After 66 years of independence, Ghana, a beaming light of hope and the torchbearer of democracy for the sub Saharan Africa, has become one of the less attractive countries in West Africa in terms of Foreign Direct investment (FDI).
Foreign direct investment forms an integral part of an open and effective international economic system and a major catalyst to development with a positive impact on GDP growth.
However, Ghana’s foreign direct investment flows have passed a critical juncture and are now on a downward trajectory, as ongoing uncertainty, inflation, depreciation and the risk of recession continues to dampen investors sentiment.
According to data released by the GIPC last week, Ghana experienced a decline in foreign direct investment in the first half of the year as the Ghana Investment Promotion Centre (GIPC) recorded a 16 percent drop in investment projects in the first half of 2023.

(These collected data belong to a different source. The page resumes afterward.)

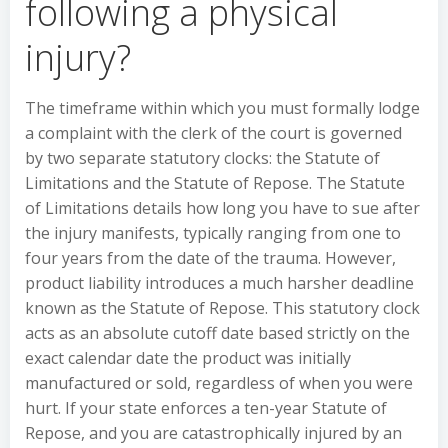
following a physical
injury?
The timeframe within which you must formally lodge
a complaint with the clerk of the court is governed
by two separate statutory clocks: the Statute of
Limitations and the Statute of Repose. The Statute
of Limitations details how long you have to sue after
the injury manifests, typically ranging from one to
four years from the date of the trauma. However,
product liability introduces a much harsher deadline
known as the Statute of Repose. This statutory clock
acts as an absolute cutoff date based strictly on the
exact calendar date the product was initially
manufactured or sold, regardless of when you were
hurt. If your state enforces a ten-year Statute of
Repose, and you are catastrophically injured by an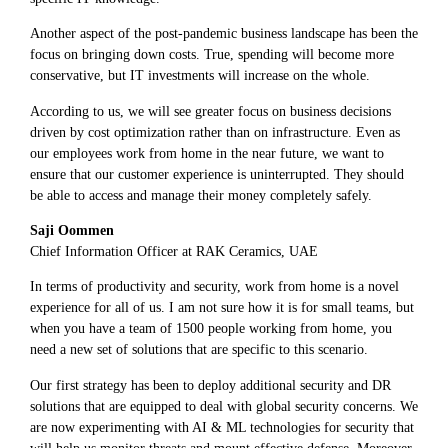
Another aspect of the post-pandemic business landscape has been the
focus on bringing down costs. True, spending will become more
conservative, but IT investments will increase on the whole.
According to us, we will see greater focus on business decisions
driven by cost optimization rather than on infrastructure. Even as
our employees work from home in the near future, we want to
ensure that our customer experience is uninterrupted. They should
be able to access and manage their money completely safely.
Saji Oommen
Chief Information Officer at RAK Ceramics, UAE
In terms of productivity and security, work from home is a novel
experience for all of us. I am not sure how it is for small teams, but
when you have a team of 1500 people working from home, you
need a new set of solutions that are specific to this scenario.
Our first strategy has been to deploy additional security and DR
solutions that are equipped to deal with global security concerns. We
are now experimenting with AI & ML technologies for security that
will help us monitor threats and mount effective defense. Moreover,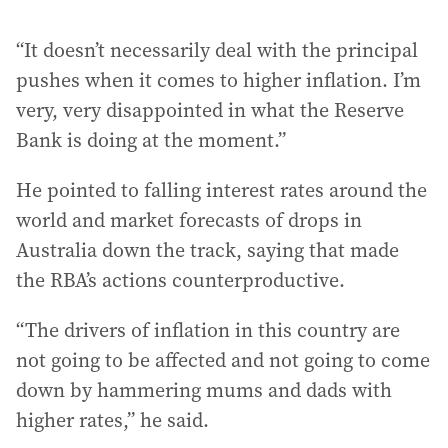
“It doesn’t necessarily deal with the principal
pushes when it comes to higher inflation. I’m
very, very disappointed in what the Reserve
Bank is doing at the moment.”
He pointed to falling interest rates around the
world and market forecasts of drops in
Australia down the track, saying that made
the RBA’s actions counterproductive.
“The drivers of inflation in this country are
not going to be affected and not going to come
down by hammering mums and dads with
higher rates,” he said.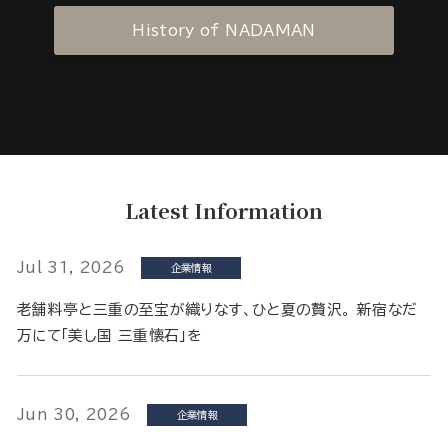
History of NADAMAN
Latest Information
Jul 31, 2026
企業情報
老舗料亭と三重の至宝が織りなす、ひと夏の贅沢。 新宿なだ
万にて「美し国 三重懐石」を
Jun 30, 2026
企業情報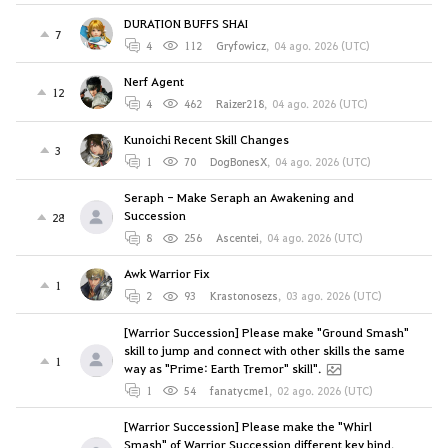
DURATION BUFFS SHAI
7
4
112
Gryfowicz
,
04 ago. 2026 (UTC)
Nerf Agent
12
4
462
Raizer218
,
04 ago. 2026 (UTC)
Kunoichi Recent Skill Changes
3
1
70
DogBonesX
,
04 ago. 2026 (UTC)
Seraph - Make Seraph an Awakening and
Succession
28
8
256
Ascentei
,
04 ago. 2026 (UTC)
Awk Warrior Fix
1
2
93
Krastonosezs
,
03 ago. 2026 (UTC)
[Warrior Succession] Please make "Ground Smash"
skill to jump and connect with other skills the same
1
way as "Prime: Earth Tremor" skill".
1
54
fanatycme1
,
02 ago. 2026 (UTC)
[Warrior Succession] Please make the "Whirl
Smash" of Warrior Succession different key bind.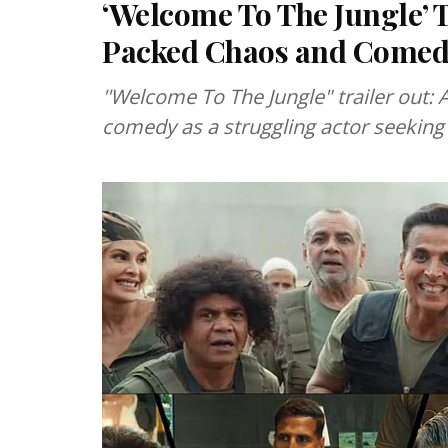
‘Welcome To The Jungle’ T
Packed Chaos and Come
''Welcome To The Jungle" trailer out:
comedy as a struggling actor seeking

Meanwhile, given the numerous benefits of FDI to Ghana’s economic fortunes, Ghana’s declining FDI is a ticking time bomb waiting to wreck havoc to the country’s already ailing economy.
Originally, gold and cocoa were the main products that attracted investors into the country. Now, after decades of change in the direction of foreign policy and technological advancement, it is glaringly evident that Ghana has not paid much attention to FDI in manufacturing and assembly sectors which, on average, offer higher positive growth effects through spill overs in the long run.
Policy makers believe that FDI can contribute to faster economic growth by bringing additional capital, creation of jobs and the transfer of technology and knowhow across international borders. Because of these benefits, countries in recent times have set up institutions whose sole purpose is to undertake activities that are geared towards the promotion of FDI. Ghana also followed the same route by setting up the Investment Promotion Centre (GIPC).
Despite Ghana’s introduction of Investment Promotion Centre (GIPC) to increase the inflow of FDI in the country, current developments in the sector indicates that much is not being done at that front as the country continues to experience a decline in its FDI.
Ever-Challenging Macroeconomic Environment
Faced with an ever-challenging macroeconomic environment where the government is focused on restoring economic growth, FDI can help to build supply capacities in areas like infrastructure, health and energy security, and it’s important for the GIPC to focus on investment promotion in these areas.
Moreover, successive Ghanaian governments over the years have taken some measures to boost FDI. They introduced tax holidays and corporate tax reductions or exemptions to promote foreign investments. In recent years, some major foreign investors in the country have included China and the United Kingdom.
While there is a vibrant and necessary debate about the mechanisms through which FDI affects host economies, on the whole, developing countries like Ghana has enjoyed economic benefits from FDI, hence the decline is a worry to policymakers.
Firstly, the inflow of FDI induces local investment by adding on to domestic investment through connections in the production chain when foreign firms procure domestically made inputs or when foreign firms furnish intermediate inputs to domestic firms.
FDI supplements the provision of funds for investment thus, enhancing capital formation. Thirdly, the inflow of FDI raises the ability of the Ghana to export, increasing foreign exchange receipts. As final merit, new job prospects and promotion of technology transmission are associated with FDI inflow thereby furthering overall economic growth of the country.
FDI promotes technology transmission and corporate integration between foreign and local businesses, and this enhances human resources development.
Thus, the well-being of Ghana would be enhanced as a result of the benefits of FDI such as employment creation, skill development, income generation and technological improvements.
With all these benefits on the table, a dwindling FDI for Ghana means the rise in unemployment, decline in skill and income generation, and stagnation of the economy. These are costly consequences for a developing country like Ghana.
While the outlook for global FDI remains bleak due to the multiple ongoing geopolitical and economic crises, it is clear that Ghana, over the course of the rest of 2023 will continue to suffer from the decline in FDI as it is very much impacted by the combined crises of high debt, interest rate hikes, high energy prices, high cost of living, and weak currency.
As the GIPC tries to promote FDI, providing financial support to GIPC, getting enough infrastructure to facilitate the activities of the Centre, and promotional events will help revive Ghana’s FDI exploits.